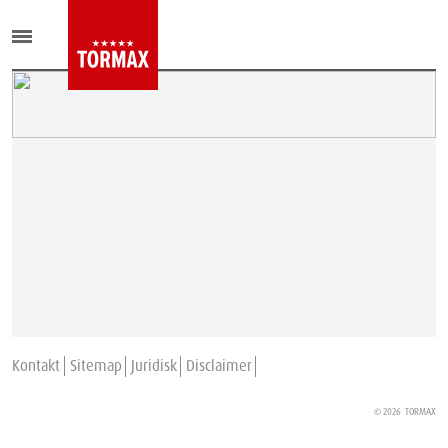
Kontakt
Sitemap
Juridisk
Disclaimer
© 2026
TORMAX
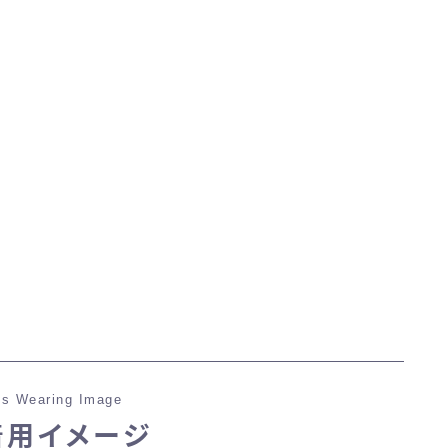
マント
ローライズ
スカート
ミニスカート
ロングスカート
インナーパンツ付きスカート
s Wearing Image
ショートパンツ
着用イメージ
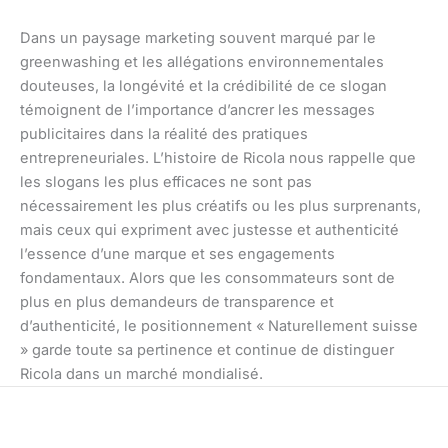
Dans un paysage marketing souvent marqué par le
greenwashing et les allégations environnementales
douteuses, la longévité et la crédibilité de ce slogan
témoignent de l’importance d’ancrer les messages
publicitaires dans la réalité des pratiques
entrepreneuriales. L’histoire de Ricola nous rappelle que
les slogans les plus efficaces ne sont pas
nécessairement les plus créatifs ou les plus surprenants,
mais ceux qui expriment avec justesse et authenticité
l’essence d’une marque et ses engagements
fondamentaux. Alors que les consommateurs sont de
plus en plus demandeurs de transparence et
d’authenticité, le positionnement « Naturellement suisse
» garde toute sa pertinence et continue de distinguer
Ricola dans un marché mondialisé.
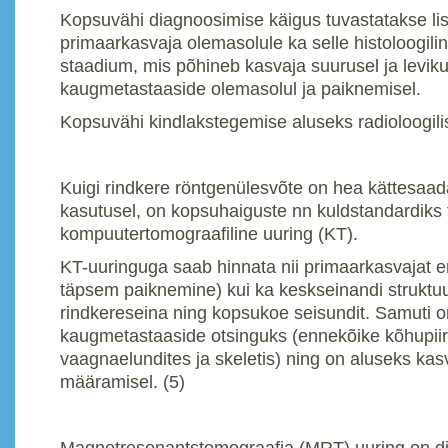
Kopsuvähi diagnoosimise käigus tuvastatakse li
primaarkasvaja olemasolule ka selle histoloogilin
staadium, mis põhineb kasvaja suurusel ja leviku
kaugmetastaaside olemasolul ja paiknemisel.
Kopsuvähi kindlakstegemise aluseks radioloogil
Kuigi rindkere röntgenülesvõte on hea kättesaada
kasutusel, on kopsuhaiguste nn kuldstandardiks
kompuutertomograafiline uuring (KT).
KT-uuringuga saab hinnata nii primaarkasvajat e
täpsem paiknemine) kui ka keskseinandi struktuu
rindkereseina ning kopsukoe seisundit. Samuti o
kaugmetastaaside otsinguks (ennekõike kõhupii
vaagnaelundites ja skeletis) ning on aluseks kas
määramisel. (5)
Magnetresonantstomograafia (MRT) uuring on di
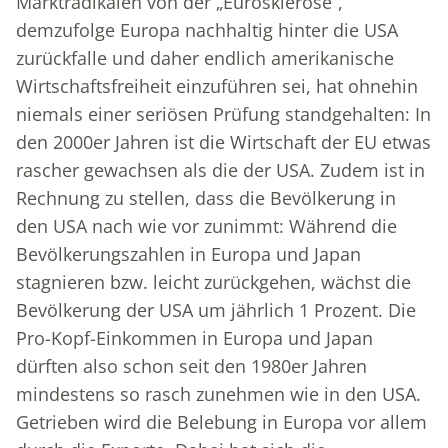
Marktradikalen von der „Eurosklerose“,
demzufolge Europa nachhaltig hinter die USA
zurückfalle und daher endlich amerikanische
Wirtschaftsfreiheit einzuführen sei, hat ohnehin
niemals einer seriösen Prüfung standgehalten: In
den 2000er Jahren ist die Wirtschaft der EU etwas
rascher gewachsen als die der USA. Zudem ist in
Rechnung zu stellen, dass die Bevölkerung in
den USA nach wie vor zunimmt: Während die
Bevölkerungszahlen in Europa und Japan
stagnieren bzw. leicht zurückgehen, wächst die
Bevölkerung der USA um jährlich 1 Prozent. Die
Pro-Kopf-Einkommen in Europa und Japan
dürften also schon seit den 1980er Jahren
mindestens so rasch zunehmen wie in den USA.
Getrieben wird die Belebung in Europa vor allem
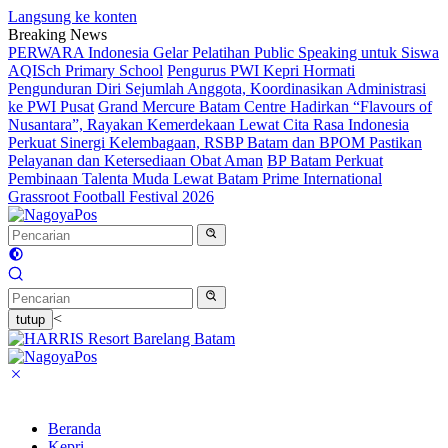
Langsung ke konten
Breaking News
PERWARA Indonesia Gelar Pelatihan Public Speaking untuk Siswa
AQISch Primary School
Pengurus PWI Kepri Hormati
Pengunduran Diri Sejumlah Anggota, Koordinasikan Administrasi
ke PWI Pusat
Grand Mercure Batam Centre Hadirkan “Flavours of
Nusantara”, Rayakan Kemerdekaan Lewat Cita Rasa Indonesia
Perkuat Sinergi Kelembagaan, RSBP Batam dan BPOM Pastikan
Pelayanan dan Ketersediaan Obat Aman
BP Batam Perkuat
Pembinaan Talenta Muda Lewat Batam Prime International
Grassroot Football Festival 2026
<
tutup
Beranda
Kepri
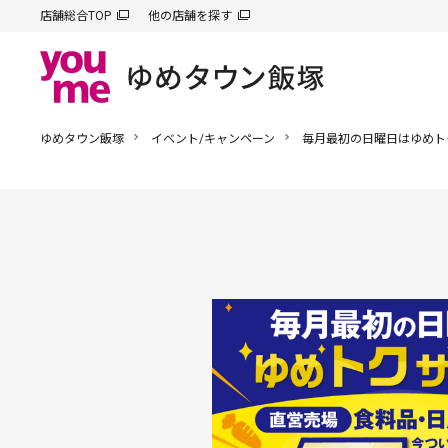
店舗総合TOP
他の店舗を探す
ゆめタウン飯塚
イベント/キャンペーン
毎月最初の日曜日はゆめト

————————

_Aim of the task_
Reproduce the records from their beginning through the line containing "Magnetresonantstomograafia (MRT) uuring on di", both ends included, and leave the pictures out of your answer.

_Solution_
Kontakt
Sitemap
Juridisk
Disclaimer
© 2026
TORMAX
マント
ローライズ
スカート
ミニスカート
ロングスカート
インナーパンツ付きスカート
s Wearing Image
ショートパンツ
着用イメージ
Dans un paysage marketing souvent marqué par le
greenwashing et les allégations environnementales
douteuses, la longévité et la crédibilité de ce slogan
témoignent de l’importance d’ancrer les messages
publicitaires dans la réalité des pratiques
entrepreneuriales. L’histoire de Ricola nous rappelle que
les slogans les plus efficaces ne sont pas
nécessairement les plus créatifs ou les plus surprenants,
mais ceux qui expriment avec justesse et authenticité
l’essence d’une marque et ses engagements
fondamentaux. Alors que les consommateurs sont de
plus en plus demandeurs de transparence et
d’authenticité, le positionnement « Naturellement suisse
» garde toute sa pertinence et continue de distinguer
Ricola dans un marché mondialisé.
Kopsuvähi diagnoosimise käigus tuvastatakse li
primaarkasvaja olemasolule ka selle histoloogilin
staadium, mis põhineb kasvaja suurusel ja leviku
kaugmetastaaside olemasolul ja paiknemisel.
Kopsuvähi kindlakstegemise aluseks radioloogil
Kuigi rindkere röntgenülesvõte on hea kättesaada
kasutusel, on kopsuhaiguste nn kuldstandardiks
kompuutertomograafiline uuring (KT).
KT-uuringuga saab hinnata nii primaarkasvajat e
täpsem paiknemine) kui ka keskseinandi struktuu
rindkereseina ning kopsukoe seisundit. Samuti o
kaugmetastaaside otsinguks (ennekõike kõhupii
vaagnaelundites ja skeletis) ning on aluseks kas
määramisel. (5)
Magnetresonantstomograafia (MRT) uuring on di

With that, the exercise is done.